Evolutionary strategy for inverse charge measurements of dielectric particles

TL;DR

This paper introduces an evolutionary optimization method to accurately infer dielectric particle charges from observed trajectories, accounting for complex electrostatic and polarization effects, demonstrated on free-falling charged granular particles.

Contribution

The paper presents a novel computational strategy using evolutionary algorithms to determine particle charges from trajectory data, including polarization effects and unknown initial velocities.

Findings

Accurately infers particle charges from short trajectory data.

Handles unknown initial velocities by analyzing multiple frames.

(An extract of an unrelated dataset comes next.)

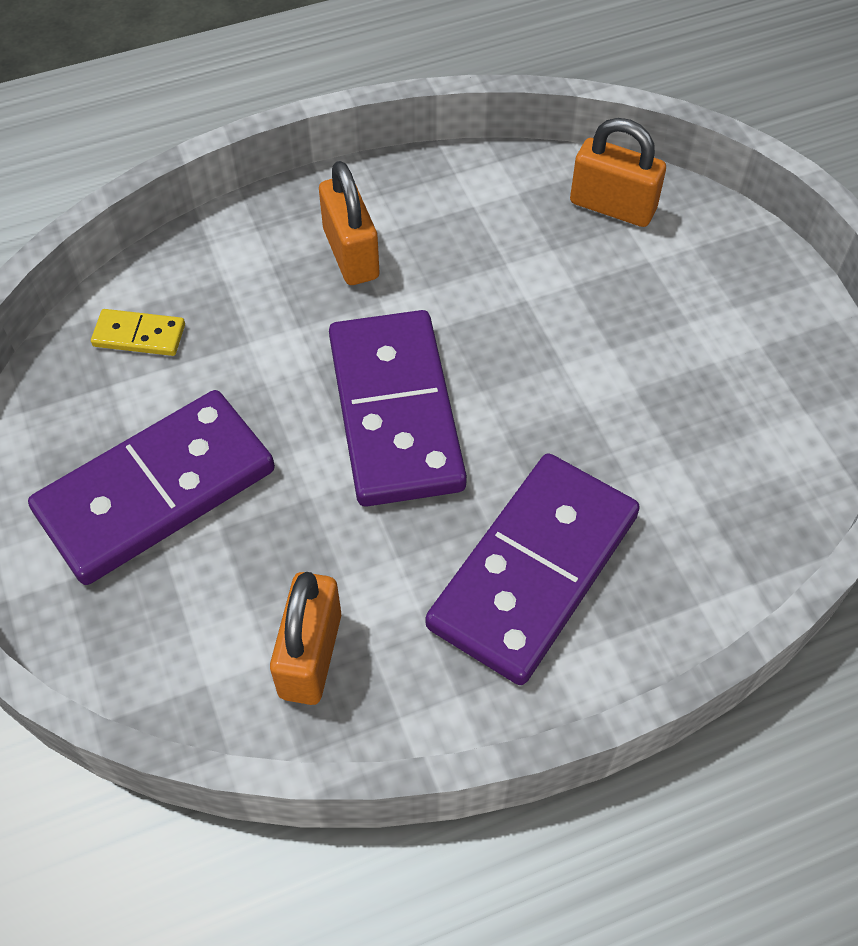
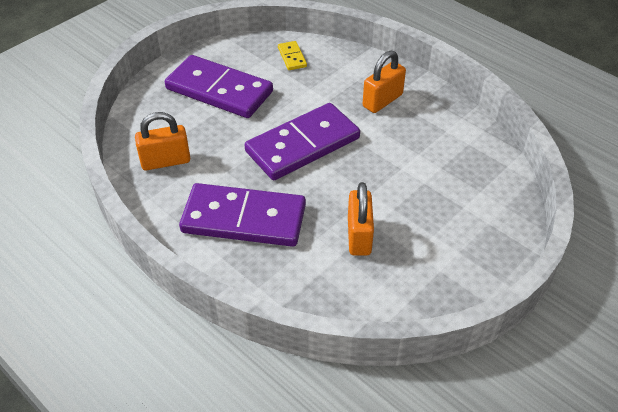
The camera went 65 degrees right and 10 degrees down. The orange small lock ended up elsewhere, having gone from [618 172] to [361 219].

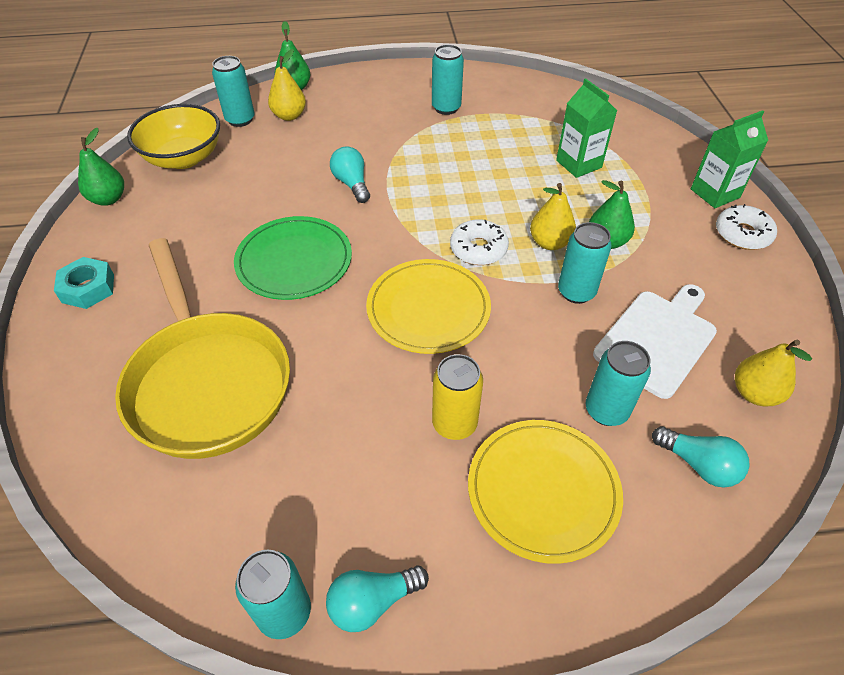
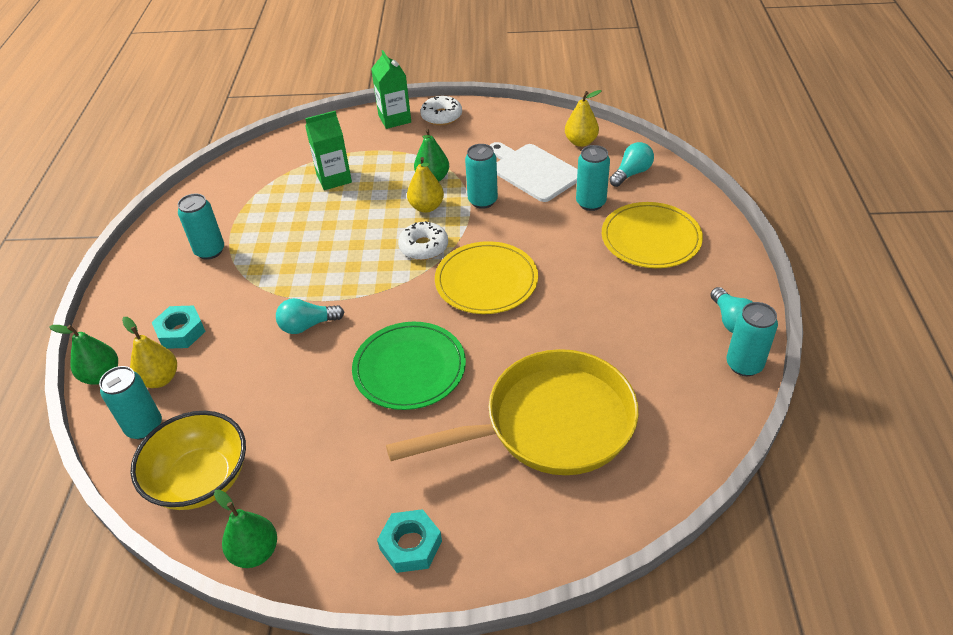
The camera went 80 degrees left and 5 degrees down. The second view lost the yellow soda can at [457 397]. The second view gained the turquoise nut at [179 327].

Demonstrates proof-of-concept for complex electrostatic systems.

Abstract

We report a computational strategy to obtain the charges of individual dielectric particles from experimental observation of their interactions as a function of time. This strategy uses evolutionary optimization to minimize the difference between trajectories extracted from experiment and simulated trajectories based on many-particle force fields. The force fields include both Coulombic interactions and dielectric polarization effects that arise due to particle-particle charge mismatch and particle-environment dielectric contrast. The strategy was applied to systems of free falling charged granular particles in vacuum, where electrostatic interactions are the only driving forces that influence the particles' motion. We show that when the particles' initial positions and velocities are known, the optimizer requires only an initial and final particle configuration of a short trajectory in order to accurately infer the particles' charges; when the initial velocities are unknown and only the initial positions are given, the optimizer can learn from multiple frames along the trajectory to determine the particles' initial velocities and charges. While the results presented here offer a proof-of-concept demonstration of the proposed ideas, the proposed strategy could be extended to more complex systems of electrostatically charged granular matter.